··· Supplied passage

Thomas F. Torrance, "Introduction," in Space, Time and Resurrection (Edinburgh: Handsel Press, 1976), 1-26; #1976-331b
Torrance, Thomas F. "Introduction." In Space, Time and Resurrection, 1-26. Edinburgh: Handsel Press, 1976; #1976-331b
Discussed in the Reading Group: Video.
“That God the transcendent Creator of the universe and the infinite Source of all its structure and order should thus become one of us and one with us in the birth, life, passion and resurrection of Jesus Christ in such a way as to effect a renewing of the creation and the setting of it on a new basis in which it is eternally bound up with the life of God himself, makes our minds reel with its immeasurable significance; but what is particularly staggering is the fact that it gives Jesus Christ a place of cosmic significance, making him, man of earth as he the incarnate Son of God is, the point of supreme focus for the whole universe of space and time, by reference to which all its meaning and destiny are finally to be discerned” (pp. 21-22).

······

= Exercises to complete =
1) Answer these questions from the entry on Thomas F. Torrance's introduction to Space, Time and Resurrection.
(a) Which press published the book, and in what city?
(b) What page range does the introduction cover?
(c) On which pages does the quoted passage appear?
2) Carry on the entry on Thomas F. Torrance's introduction to Space, Time and Resurrection, starting right after its final line.

··· Rows

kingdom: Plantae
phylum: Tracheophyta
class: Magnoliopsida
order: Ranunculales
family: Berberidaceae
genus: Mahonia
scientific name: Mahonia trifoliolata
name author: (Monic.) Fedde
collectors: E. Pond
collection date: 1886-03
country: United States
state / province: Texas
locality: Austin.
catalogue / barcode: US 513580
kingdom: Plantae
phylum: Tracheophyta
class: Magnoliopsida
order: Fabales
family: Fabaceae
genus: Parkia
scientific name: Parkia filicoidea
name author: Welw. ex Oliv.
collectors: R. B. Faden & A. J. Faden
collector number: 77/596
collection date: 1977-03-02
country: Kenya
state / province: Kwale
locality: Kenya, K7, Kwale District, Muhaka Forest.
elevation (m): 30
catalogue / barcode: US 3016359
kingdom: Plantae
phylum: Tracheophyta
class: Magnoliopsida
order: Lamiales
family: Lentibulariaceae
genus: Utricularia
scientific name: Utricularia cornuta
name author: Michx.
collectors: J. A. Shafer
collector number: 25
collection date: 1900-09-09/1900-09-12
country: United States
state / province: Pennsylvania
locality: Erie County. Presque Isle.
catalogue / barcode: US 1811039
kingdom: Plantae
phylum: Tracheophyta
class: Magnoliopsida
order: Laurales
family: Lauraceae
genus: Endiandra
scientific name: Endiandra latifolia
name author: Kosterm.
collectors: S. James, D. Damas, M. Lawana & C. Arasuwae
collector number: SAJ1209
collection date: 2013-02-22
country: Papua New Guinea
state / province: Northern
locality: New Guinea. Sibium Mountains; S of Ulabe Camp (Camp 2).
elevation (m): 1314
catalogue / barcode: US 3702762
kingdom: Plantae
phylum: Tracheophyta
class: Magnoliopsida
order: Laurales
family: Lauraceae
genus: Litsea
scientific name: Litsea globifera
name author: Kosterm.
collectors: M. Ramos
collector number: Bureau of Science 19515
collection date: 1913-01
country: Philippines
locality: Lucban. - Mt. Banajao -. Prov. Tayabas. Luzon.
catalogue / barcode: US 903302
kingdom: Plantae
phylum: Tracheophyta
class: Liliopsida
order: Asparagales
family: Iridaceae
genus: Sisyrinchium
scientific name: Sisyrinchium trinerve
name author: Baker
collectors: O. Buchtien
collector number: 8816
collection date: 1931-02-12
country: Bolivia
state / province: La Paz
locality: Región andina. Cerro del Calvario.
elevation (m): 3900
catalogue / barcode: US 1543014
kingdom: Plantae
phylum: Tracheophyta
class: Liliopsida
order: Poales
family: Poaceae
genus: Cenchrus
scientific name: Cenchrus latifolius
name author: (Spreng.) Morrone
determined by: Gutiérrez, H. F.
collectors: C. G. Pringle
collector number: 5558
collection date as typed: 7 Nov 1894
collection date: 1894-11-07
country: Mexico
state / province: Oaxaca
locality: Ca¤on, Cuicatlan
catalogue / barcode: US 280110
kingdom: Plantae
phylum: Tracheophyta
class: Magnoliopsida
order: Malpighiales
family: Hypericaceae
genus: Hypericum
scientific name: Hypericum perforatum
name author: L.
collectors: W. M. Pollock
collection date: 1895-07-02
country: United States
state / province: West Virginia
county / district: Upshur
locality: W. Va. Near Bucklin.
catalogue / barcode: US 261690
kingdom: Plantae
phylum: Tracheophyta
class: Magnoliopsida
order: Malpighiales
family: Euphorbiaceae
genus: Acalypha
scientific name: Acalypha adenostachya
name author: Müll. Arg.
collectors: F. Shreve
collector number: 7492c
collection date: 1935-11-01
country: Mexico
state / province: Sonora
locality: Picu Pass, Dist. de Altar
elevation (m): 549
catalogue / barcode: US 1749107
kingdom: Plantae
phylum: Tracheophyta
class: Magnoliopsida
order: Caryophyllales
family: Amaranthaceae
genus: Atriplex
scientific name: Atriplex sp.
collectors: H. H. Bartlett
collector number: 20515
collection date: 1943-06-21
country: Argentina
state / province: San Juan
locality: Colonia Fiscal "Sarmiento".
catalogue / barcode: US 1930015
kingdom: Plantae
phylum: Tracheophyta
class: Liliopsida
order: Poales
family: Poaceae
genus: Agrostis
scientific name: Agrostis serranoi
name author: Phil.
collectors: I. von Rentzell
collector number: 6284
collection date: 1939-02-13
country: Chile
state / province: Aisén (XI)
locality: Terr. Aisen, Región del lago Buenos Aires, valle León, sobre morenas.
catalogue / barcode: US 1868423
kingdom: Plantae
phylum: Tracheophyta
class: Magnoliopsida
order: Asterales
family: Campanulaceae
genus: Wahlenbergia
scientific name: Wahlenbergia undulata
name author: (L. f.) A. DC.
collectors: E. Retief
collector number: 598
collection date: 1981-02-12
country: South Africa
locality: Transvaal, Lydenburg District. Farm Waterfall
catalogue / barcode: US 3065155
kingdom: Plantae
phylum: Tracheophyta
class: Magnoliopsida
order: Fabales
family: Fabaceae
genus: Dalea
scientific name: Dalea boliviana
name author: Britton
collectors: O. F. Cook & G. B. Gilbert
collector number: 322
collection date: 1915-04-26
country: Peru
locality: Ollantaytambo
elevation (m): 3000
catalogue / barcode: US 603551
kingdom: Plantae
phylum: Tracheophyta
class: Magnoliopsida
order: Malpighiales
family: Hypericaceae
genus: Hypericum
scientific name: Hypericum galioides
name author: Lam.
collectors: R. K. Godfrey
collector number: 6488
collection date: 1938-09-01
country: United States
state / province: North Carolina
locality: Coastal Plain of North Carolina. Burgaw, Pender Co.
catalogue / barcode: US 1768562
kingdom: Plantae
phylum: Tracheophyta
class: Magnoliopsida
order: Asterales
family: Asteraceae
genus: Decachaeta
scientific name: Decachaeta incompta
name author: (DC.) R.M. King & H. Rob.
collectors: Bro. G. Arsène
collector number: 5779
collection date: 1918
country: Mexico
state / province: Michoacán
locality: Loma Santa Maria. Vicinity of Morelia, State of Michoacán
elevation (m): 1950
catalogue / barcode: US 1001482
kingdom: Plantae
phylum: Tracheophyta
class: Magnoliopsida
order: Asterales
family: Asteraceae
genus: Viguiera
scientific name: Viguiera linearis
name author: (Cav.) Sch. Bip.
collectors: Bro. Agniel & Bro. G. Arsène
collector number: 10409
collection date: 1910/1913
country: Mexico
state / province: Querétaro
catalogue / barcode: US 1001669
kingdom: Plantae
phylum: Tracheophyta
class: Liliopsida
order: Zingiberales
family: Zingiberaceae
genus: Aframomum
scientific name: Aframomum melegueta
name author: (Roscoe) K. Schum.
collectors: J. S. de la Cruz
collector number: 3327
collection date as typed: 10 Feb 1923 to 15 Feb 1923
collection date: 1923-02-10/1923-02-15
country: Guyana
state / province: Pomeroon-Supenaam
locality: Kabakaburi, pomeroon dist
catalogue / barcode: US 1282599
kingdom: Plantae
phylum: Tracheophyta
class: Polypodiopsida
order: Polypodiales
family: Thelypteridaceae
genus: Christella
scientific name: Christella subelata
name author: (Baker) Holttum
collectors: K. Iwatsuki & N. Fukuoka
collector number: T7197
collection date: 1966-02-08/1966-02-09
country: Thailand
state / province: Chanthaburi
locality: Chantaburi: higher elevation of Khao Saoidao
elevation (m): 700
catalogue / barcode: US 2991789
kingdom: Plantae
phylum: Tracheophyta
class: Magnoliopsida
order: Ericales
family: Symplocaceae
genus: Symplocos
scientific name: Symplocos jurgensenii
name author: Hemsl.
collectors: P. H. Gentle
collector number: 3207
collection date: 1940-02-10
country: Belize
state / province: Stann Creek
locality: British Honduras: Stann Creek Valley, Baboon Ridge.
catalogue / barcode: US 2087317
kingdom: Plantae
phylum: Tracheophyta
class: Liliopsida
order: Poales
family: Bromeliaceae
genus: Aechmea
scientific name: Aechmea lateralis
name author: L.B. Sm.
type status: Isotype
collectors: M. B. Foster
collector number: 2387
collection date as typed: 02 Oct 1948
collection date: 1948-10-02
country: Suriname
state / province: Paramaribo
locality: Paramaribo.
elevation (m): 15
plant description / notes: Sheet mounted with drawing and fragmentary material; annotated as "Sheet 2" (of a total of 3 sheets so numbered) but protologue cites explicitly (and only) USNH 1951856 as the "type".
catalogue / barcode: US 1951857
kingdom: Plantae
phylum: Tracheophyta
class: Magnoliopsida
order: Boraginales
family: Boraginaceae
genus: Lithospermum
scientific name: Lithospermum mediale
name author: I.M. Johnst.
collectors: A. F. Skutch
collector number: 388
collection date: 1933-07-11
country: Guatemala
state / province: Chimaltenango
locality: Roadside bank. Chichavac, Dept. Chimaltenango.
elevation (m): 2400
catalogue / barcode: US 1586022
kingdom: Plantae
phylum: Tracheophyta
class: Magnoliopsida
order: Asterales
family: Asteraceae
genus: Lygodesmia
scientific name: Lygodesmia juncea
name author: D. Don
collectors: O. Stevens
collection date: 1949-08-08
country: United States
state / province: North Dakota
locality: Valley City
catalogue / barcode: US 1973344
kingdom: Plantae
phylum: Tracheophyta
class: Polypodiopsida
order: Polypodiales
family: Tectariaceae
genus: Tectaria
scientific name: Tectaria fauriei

······

= The responses =
1)
(a) Handsel Press, in Edinburgh.
(b) Pages 1-26.
(c) Pages 21-22.

2)
“As acts of God, however, [the Incarnation and Resurrection] are finally explicable only from grounds in God, and are therefore ultimates which are not open to complete formalization, or therefore verification, within the natural order of things in which they nevertheless share. Within that order they constitute the ‘boundary conditions’, to borrow a term from Einstein and Polanyi, where the natural order is open to control and explication from a higher and wider level of reality, in a way similar to that in which the various levels with which we operate in any rigorous science are each open to the meta-level above it. This participation of the incarnation and resurrection in the natural order of things, however, must not be understood as an interruption of the natural order or an infringement of its laws, but rather the contrary. As acts of God who is the creative Source of all order in space and time, they are essentially ordering events within the natural order, restoring and creating order where it is damaged or lacking, and it is in terms of that giving of order that they constitute the relevant boundary conditions within the natural order where it is open to the transcendent and creative reality of God.” (pp. 22-23)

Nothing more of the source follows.